#### [MATERIAL FOR THIS TASK]
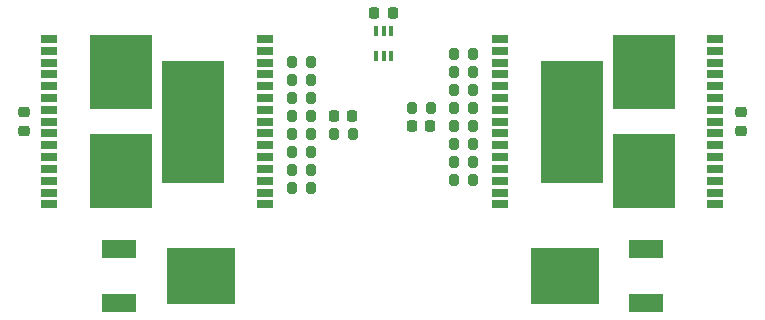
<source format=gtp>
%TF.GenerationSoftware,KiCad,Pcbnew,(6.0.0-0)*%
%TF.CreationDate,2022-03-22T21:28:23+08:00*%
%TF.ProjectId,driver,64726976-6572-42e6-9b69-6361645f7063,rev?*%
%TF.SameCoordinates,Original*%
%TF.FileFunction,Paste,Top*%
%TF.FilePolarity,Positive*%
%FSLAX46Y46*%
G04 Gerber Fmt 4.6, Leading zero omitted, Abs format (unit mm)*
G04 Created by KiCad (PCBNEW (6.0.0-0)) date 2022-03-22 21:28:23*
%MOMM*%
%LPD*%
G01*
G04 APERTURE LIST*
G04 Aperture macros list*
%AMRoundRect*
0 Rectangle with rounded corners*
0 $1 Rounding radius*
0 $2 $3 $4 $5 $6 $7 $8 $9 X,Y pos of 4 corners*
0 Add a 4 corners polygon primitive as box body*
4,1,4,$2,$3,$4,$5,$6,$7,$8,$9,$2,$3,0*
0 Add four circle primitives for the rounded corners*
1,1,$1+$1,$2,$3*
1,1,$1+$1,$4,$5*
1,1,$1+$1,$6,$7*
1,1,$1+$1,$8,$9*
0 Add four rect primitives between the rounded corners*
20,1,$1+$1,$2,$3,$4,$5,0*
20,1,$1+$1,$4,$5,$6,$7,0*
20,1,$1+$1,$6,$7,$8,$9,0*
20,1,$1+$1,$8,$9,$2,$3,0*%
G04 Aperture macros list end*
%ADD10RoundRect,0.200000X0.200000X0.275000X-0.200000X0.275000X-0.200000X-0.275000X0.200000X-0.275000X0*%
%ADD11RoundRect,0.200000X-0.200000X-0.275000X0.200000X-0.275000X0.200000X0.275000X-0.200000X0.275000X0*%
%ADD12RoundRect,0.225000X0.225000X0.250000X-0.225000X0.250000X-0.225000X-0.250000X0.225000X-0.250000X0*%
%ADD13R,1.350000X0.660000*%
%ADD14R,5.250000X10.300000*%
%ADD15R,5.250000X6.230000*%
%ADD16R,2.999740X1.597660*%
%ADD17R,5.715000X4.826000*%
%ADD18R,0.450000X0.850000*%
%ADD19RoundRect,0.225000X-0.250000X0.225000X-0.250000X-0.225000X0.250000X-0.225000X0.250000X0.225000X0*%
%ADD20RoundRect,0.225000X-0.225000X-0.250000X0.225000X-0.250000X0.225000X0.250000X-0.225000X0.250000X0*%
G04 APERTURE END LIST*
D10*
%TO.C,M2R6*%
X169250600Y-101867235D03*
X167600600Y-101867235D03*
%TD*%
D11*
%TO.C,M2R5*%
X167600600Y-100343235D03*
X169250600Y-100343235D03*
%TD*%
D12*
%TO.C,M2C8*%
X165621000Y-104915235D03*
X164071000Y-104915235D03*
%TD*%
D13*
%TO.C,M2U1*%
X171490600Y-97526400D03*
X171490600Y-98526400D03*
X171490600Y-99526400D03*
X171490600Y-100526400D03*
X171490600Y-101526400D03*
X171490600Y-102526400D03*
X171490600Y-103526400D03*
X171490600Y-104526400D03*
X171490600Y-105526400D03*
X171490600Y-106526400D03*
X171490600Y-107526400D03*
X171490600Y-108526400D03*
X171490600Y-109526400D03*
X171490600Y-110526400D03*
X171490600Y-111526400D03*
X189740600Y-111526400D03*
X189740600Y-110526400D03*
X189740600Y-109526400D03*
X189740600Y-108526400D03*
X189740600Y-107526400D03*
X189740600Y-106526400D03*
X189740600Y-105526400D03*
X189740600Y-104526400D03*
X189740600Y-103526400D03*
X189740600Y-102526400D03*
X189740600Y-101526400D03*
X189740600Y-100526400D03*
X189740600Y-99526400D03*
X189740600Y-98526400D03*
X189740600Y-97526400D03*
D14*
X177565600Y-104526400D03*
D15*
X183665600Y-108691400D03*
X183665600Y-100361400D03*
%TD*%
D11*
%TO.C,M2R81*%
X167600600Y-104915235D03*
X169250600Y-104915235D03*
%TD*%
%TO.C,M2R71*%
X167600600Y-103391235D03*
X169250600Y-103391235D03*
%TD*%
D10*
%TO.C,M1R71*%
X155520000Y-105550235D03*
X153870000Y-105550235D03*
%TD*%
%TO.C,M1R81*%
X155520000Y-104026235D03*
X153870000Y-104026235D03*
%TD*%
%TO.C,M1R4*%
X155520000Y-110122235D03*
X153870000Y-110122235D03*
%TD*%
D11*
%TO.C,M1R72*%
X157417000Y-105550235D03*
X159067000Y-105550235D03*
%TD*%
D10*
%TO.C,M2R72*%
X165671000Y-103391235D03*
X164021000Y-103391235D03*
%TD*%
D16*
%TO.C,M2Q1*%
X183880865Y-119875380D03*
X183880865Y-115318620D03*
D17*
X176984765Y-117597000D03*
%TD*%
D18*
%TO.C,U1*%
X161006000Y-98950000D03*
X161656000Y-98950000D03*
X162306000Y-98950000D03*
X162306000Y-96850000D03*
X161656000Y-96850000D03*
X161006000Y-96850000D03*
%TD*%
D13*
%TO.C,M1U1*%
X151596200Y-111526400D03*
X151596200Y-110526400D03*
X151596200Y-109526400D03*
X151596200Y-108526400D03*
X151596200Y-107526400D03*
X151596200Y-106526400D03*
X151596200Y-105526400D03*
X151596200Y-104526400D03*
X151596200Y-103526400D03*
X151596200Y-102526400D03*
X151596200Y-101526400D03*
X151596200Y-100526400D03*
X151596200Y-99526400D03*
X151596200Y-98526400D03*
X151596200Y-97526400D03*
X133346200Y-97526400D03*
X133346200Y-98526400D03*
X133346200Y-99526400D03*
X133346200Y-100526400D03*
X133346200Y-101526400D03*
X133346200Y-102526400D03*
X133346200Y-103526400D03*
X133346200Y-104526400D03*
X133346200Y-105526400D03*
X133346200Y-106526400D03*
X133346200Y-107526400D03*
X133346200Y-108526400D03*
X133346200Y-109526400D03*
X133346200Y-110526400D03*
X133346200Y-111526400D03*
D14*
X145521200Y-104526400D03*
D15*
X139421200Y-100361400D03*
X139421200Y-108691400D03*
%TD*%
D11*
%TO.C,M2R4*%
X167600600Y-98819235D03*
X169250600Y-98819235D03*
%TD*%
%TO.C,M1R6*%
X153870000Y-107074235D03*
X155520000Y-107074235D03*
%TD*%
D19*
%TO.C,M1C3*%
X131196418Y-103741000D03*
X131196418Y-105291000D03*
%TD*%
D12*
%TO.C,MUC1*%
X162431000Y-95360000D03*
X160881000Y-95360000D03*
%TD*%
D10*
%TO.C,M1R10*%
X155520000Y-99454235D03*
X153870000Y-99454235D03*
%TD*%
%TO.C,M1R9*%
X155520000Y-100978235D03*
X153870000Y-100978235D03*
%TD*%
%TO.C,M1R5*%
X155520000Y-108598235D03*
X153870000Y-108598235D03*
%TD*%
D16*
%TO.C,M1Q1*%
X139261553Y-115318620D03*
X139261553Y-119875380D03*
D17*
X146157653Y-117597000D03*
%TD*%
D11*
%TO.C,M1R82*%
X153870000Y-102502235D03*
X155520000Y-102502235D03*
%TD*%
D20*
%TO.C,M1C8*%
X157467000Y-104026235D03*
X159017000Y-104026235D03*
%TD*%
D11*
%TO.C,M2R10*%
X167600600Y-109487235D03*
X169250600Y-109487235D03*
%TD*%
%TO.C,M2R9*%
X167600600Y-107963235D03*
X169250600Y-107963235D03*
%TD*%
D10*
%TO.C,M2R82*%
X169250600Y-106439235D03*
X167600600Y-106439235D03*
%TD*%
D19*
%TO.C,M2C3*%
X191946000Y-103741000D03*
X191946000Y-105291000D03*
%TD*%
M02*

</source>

#### [TASK BRIEF]
The entries are to be reproduced exactly, excluding any pictures they contain.

#### [PROBLEM SOLUTION]
<source format=gtp>
%TF.GenerationSoftware,KiCad,Pcbnew,(6.0.0-0)*%
%TF.CreationDate,2022-03-22T21:28:23+08:00*%
%TF.ProjectId,driver,64726976-6572-42e6-9b69-6361645f7063,rev?*%
%TF.SameCoordinates,Original*%
%TF.FileFunction,Paste,Top*%
%TF.FilePolarity,Positive*%
%FSLAX46Y46*%
G04 Gerber Fmt 4.6, Leading zero omitted, Abs format (unit mm)*
G04 Created by KiCad (PCBNEW (6.0.0-0)) date 2022-03-22 21:28:23*
%MOMM*%
%LPD*%
G01*
G04 APERTURE LIST*
G04 Aperture macros list*
%AMRoundRect*
0 Rectangle with rounded corners*
0 $1 Rounding radius*
0 $2 $3 $4 $5 $6 $7 $8 $9 X,Y pos of 4 corners*
0 Add a 4 corners polygon primitive as box body*
4,1,4,$2,$3,$4,$5,$6,$7,$8,$9,$2,$3,0*
0 Add four circle primitives for the rounded corners*
1,1,$1+$1,$2,$3*
1,1,$1+$1,$4,$5*
1,1,$1+$1,$6,$7*
1,1,$1+$1,$8,$9*
0 Add four rect primitives between the rounded corners*
20,1,$1+$1,$2,$3,$4,$5,0*
20,1,$1+$1,$4,$5,$6,$7,0*
20,1,$1+$1,$6,$7,$8,$9,0*
20,1,$1+$1,$8,$9,$2,$3,0*%
G04 Aperture macros list end*
%ADD10RoundRect,0.200000X0.200000X0.275000X-0.200000X0.275000X-0.200000X-0.275000X0.200000X-0.275000X0*%
%ADD11RoundRect,0.200000X-0.200000X-0.275000X0.200000X-0.275000X0.200000X0.275000X-0.200000X0.275000X0*%
%ADD12RoundRect,0.225000X0.225000X0.250000X-0.225000X0.250000X-0.225000X-0.250000X0.225000X-0.250000X0*%
%ADD13R,1.350000X0.660000*%
%ADD14R,5.250000X10.300000*%
%ADD15R,5.250000X6.230000*%
%ADD16R,2.999740X1.597660*%
%ADD17R,5.715000X4.826000*%
%ADD18R,0.450000X0.850000*%
%ADD19RoundRect,0.225000X-0.250000X0.225000X-0.250000X-0.225000X0.250000X-0.225000X0.250000X0.225000X0*%
%ADD20RoundRect,0.225000X-0.225000X-0.250000X0.225000X-0.250000X0.225000X0.250000X-0.225000X0.250000X0*%
G04 APERTURE END LIST*
D10*
%TO.C,M2R6*%
X169250600Y-101867235D03*
X167600600Y-101867235D03*
%TD*%
D11*
%TO.C,M2R5*%
X167600600Y-100343235D03*
X169250600Y-100343235D03*
%TD*%
D12*
%TO.C,M2C8*%
X165621000Y-104915235D03*
X164071000Y-104915235D03*
%TD*%
D13*
%TO.C,M2U1*%
X171490600Y-97526400D03*
X171490600Y-98526400D03*
X171490600Y-99526400D03*
X171490600Y-100526400D03*
X171490600Y-101526400D03*
X171490600Y-102526400D03*
X171490600Y-103526400D03*
X171490600Y-104526400D03*
X171490600Y-105526400D03*
X171490600Y-106526400D03*
X171490600Y-107526400D03*
X171490600Y-108526400D03*
X171490600Y-109526400D03*
X171490600Y-110526400D03*
X171490600Y-111526400D03*
X189740600Y-111526400D03*
X189740600Y-110526400D03*
X189740600Y-109526400D03*
X189740600Y-108526400D03*
X189740600Y-107526400D03*
X189740600Y-106526400D03*
X189740600Y-105526400D03*
X189740600Y-104526400D03*
X189740600Y-103526400D03*
X189740600Y-102526400D03*
X189740600Y-101526400D03*
X189740600Y-100526400D03*
X189740600Y-99526400D03*
X189740600Y-98526400D03*
X189740600Y-97526400D03*
D14*
X177565600Y-104526400D03*
D15*
X183665600Y-108691400D03*
X183665600Y-100361400D03*
%TD*%
D11*
%TO.C,M2R81*%
X167600600Y-104915235D03*
X169250600Y-104915235D03*
%TD*%
%TO.C,M2R71*%
X167600600Y-103391235D03*
X169250600Y-103391235D03*
%TD*%
D10*
%TO.C,M1R71*%
X155520000Y-105550235D03*
X153870000Y-105550235D03*
%TD*%
%TO.C,M1R81*%
X155520000Y-104026235D03*
X153870000Y-104026235D03*
%TD*%
%TO.C,M1R4*%
X155520000Y-110122235D03*
X153870000Y-110122235D03*
%TD*%
D11*
%TO.C,M1R72*%
X157417000Y-105550235D03*
X159067000Y-105550235D03*
%TD*%
D10*
%TO.C,M2R72*%
X165671000Y-103391235D03*
X164021000Y-103391235D03*
%TD*%
D16*
%TO.C,M2Q1*%
X183880865Y-119875380D03*
X183880865Y-115318620D03*
D17*
X176984765Y-117597000D03*
%TD*%
D18*
%TO.C,U1*%
X161006000Y-98950000D03*
X161656000Y-98950000D03*
X162306000Y-98950000D03*
X162306000Y-96850000D03*
X161656000Y-96850000D03*
X161006000Y-96850000D03*
%TD*%
D13*
%TO.C,M1U1*%
X151596200Y-111526400D03*
X151596200Y-110526400D03*
X151596200Y-109526400D03*
X151596200Y-108526400D03*
X151596200Y-107526400D03*
X151596200Y-106526400D03*
X151596200Y-105526400D03*
X151596200Y-104526400D03*
X151596200Y-103526400D03*
X151596200Y-102526400D03*
X151596200Y-101526400D03*
X151596200Y-100526400D03*
X151596200Y-99526400D03*
X151596200Y-98526400D03*
X151596200Y-97526400D03*
X133346200Y-97526400D03*
X133346200Y-98526400D03*
X133346200Y-99526400D03*
X133346200Y-100526400D03*
X133346200Y-101526400D03*
X133346200Y-102526400D03*
X133346200Y-103526400D03*
X133346200Y-104526400D03*
X133346200Y-105526400D03*
X133346200Y-106526400D03*
X133346200Y-107526400D03*
X133346200Y-108526400D03*
X133346200Y-109526400D03*
X133346200Y-110526400D03*
X133346200Y-111526400D03*
D14*
X145521200Y-104526400D03*
D15*
X139421200Y-100361400D03*
X139421200Y-108691400D03*
%TD*%
D11*
%TO.C,M2R4*%
X167600600Y-98819235D03*
X169250600Y-98819235D03*
%TD*%
%TO.C,M1R6*%
X153870000Y-107074235D03*
X155520000Y-107074235D03*
%TD*%
D19*
%TO.C,M1C3*%
X131196418Y-103741000D03*
X131196418Y-105291000D03*
%TD*%
D12*
%TO.C,MUC1*%
X162431000Y-95360000D03*
X160881000Y-95360000D03*
%TD*%
D10*
%TO.C,M1R10*%
X155520000Y-99454235D03*
X153870000Y-99454235D03*
%TD*%
%TO.C,M1R9*%
X155520000Y-100978235D03*
X153870000Y-100978235D03*
%TD*%
%TO.C,M1R5*%
X155520000Y-108598235D03*
X153870000Y-108598235D03*
%TD*%
D16*
%TO.C,M1Q1*%
X139261553Y-115318620D03*
X139261553Y-119875380D03*
D17*
X146157653Y-117597000D03*
%TD*%
D11*
%TO.C,M1R82*%
X153870000Y-102502235D03*
X155520000Y-102502235D03*
%TD*%
D20*
%TO.C,M1C8*%
X157467000Y-104026235D03*
X159017000Y-104026235D03*
%TD*%
D11*
%TO.C,M2R10*%
X167600600Y-109487235D03*
X169250600Y-109487235D03*
%TD*%
%TO.C,M2R9*%
X167600600Y-107963235D03*
X169250600Y-107963235D03*
%TD*%
D10*
%TO.C,M2R82*%
X169250600Y-106439235D03*
X167600600Y-106439235D03*
%TD*%
D19*
%TO.C,M2C3*%
X191946000Y-103741000D03*
X191946000Y-105291000D03*
%TD*%
M02*

</source>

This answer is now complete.